Liz Haines and husband Nick

Liz Haines has joined Farmers Weekly‘s team of Opinion writers, alongside such well-established contributors as David Richardson, Elizabeth Elder, Charlie Flindt and Matthew Naylor. We asked her a few questions.

Tell us about your farm

We farm 170ha of grassland in a contract farming arrangement at the Hardwick Estate in Ellesmere, north Shropshire. We milk 320 cross-bred spring block calving cows through a 16:32 parlour.

What’s your background?

I studied English Literature at University, and previously worked in book publishing. I’m a new convert to farming – it has been quite a change of lifestyle.

What prompted you to pursue a career in agriculture?

My husband left his job as a trainee rural surveyor to go farming seven years ago, and we’ve been learning about spring block-calving in the UK, Ireland and New Zealand ever since.

See also: Read Liz’s first Opinion piece

I soon realised that this system could give us a better quality of life than a 9 to 5 job ever could, as well as the opportunity to grow equity in our own business.

Are you optimistic about the future?

Very. Although there is a lot of doom and gloom about the milk price at the moment, when you look at the bigger picture, the next 10 years look very positive.

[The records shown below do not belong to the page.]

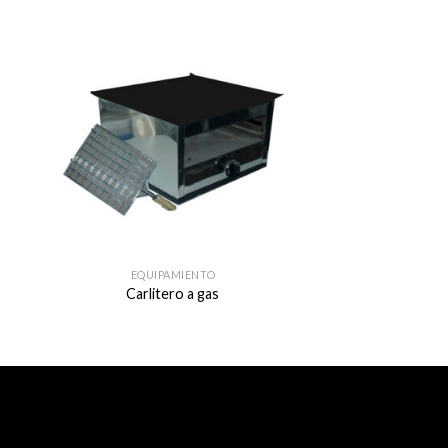
EQUIPAMIENTO
Carlitero a gas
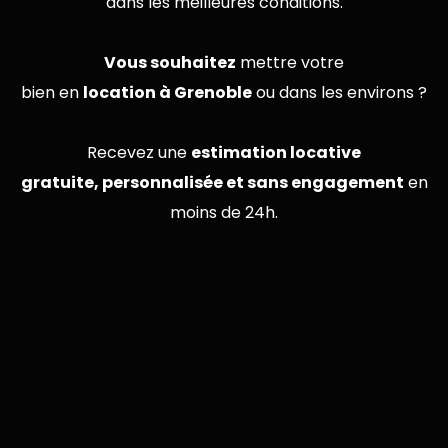
dans les meilleures conditions.
Vous souhaitez
mettre votre
bien en
location à Grenoble
ou dans les environs ?
Recevez une
estimation locative
gratuite, personnalisée et sans engagement
en
moins de 24h.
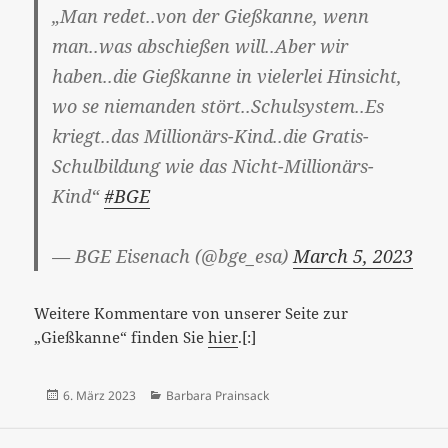
„Man redet..von der Gießkanne, wenn
man..was abschießen will..Aber wir
haben..die Gießkanne in vielerlei Hinsicht,
wo se niemanden stört..Schulsystem..Es
kriegt..das Millionärs-Kind..die Gratis-
Schulbildung wie das Nicht-Millionärs-
Kind“
#BGE
— BGE Eisenach (@bge_esa)
March 5, 2023
Weitere Kommentare von unserer Seite zur
„Gießkanne“ finden Sie
hier
.[:]
Veröffentlicht
Kategorien
6. März 2023
Barbara Prainsack
am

I’m confident that we are in the right system of farming to make the most of the opportunities that are sure to arise when the milk price eventually comes back.

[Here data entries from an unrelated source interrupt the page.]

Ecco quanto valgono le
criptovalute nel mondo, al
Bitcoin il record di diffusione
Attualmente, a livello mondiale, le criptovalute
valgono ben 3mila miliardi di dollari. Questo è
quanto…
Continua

What traits do farmers need to be successful?

Business acumen – A strong understanding of the factors that impact the bottom line of their business, and the ability to manage them.

Open mindedness – Able to embrace change and adapt their business to survive in a constantly evolving and increasingly volatile market place.

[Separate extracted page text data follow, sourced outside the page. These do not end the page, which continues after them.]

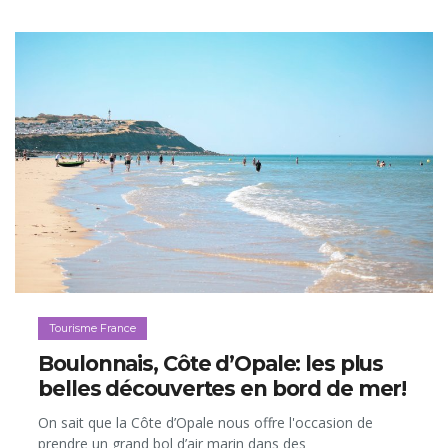
Tourisme France
Boulonnais, Côte d’Opale: les plus
belles découvertes en bord de mer!
On sait que la Côte d’Opale nous offre l'occasion de
prendre un grand bol d’air marin dans des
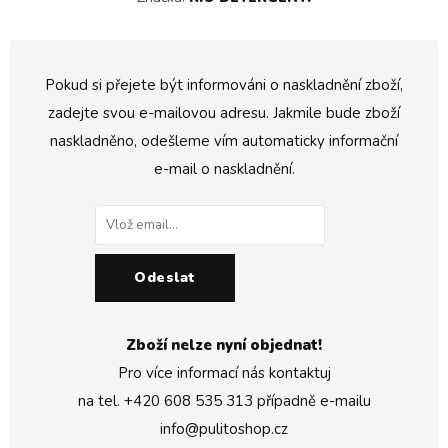
Pokud si přejete být informováni o naskladnění zboží,
zadejte svou e-mailovou adresu. Jakmile bude zboží
naskladněno, odešleme vím automaticky informační
e-mail o naskladnění.
Odeslat
Zboží nelze nyní objednat!
Pro více informací nás kontaktuj
na tel.
+420 608 535 313
případně e-mailu
info@pulitoshop.cz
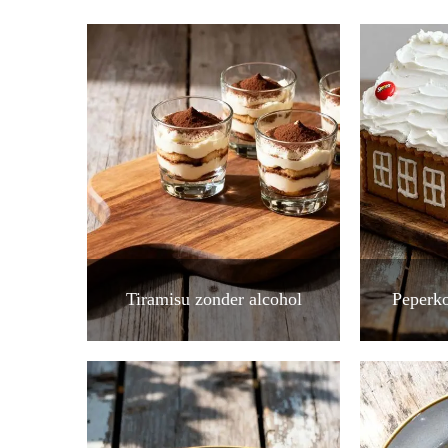
Tiramisu zonder alcohol
Peperko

Positivity – Able to follow their own path with confidence, and not get bogged down by what other people think.

What makes you laugh?

My husband’s dancing.

What makes you angry?

People who criticise welfare/environmental standards on UK farms without ever having visited one.

Open Farm Sunday is a fantastic initiative and it’s great that so many more people from all over the country are getting the chance to see what really happens on UK farms.

What do you do when you’re not farming?

I enjoy horse riding, Pilates and cooking.

Aspirations for the future?

We currently own a percentage of the herd at Hardwick, and we hope to increase this year on year.

In the medium term, we’d like to replicate what we are doing on another farm, and ultimately build up enough capital to buy our own farm.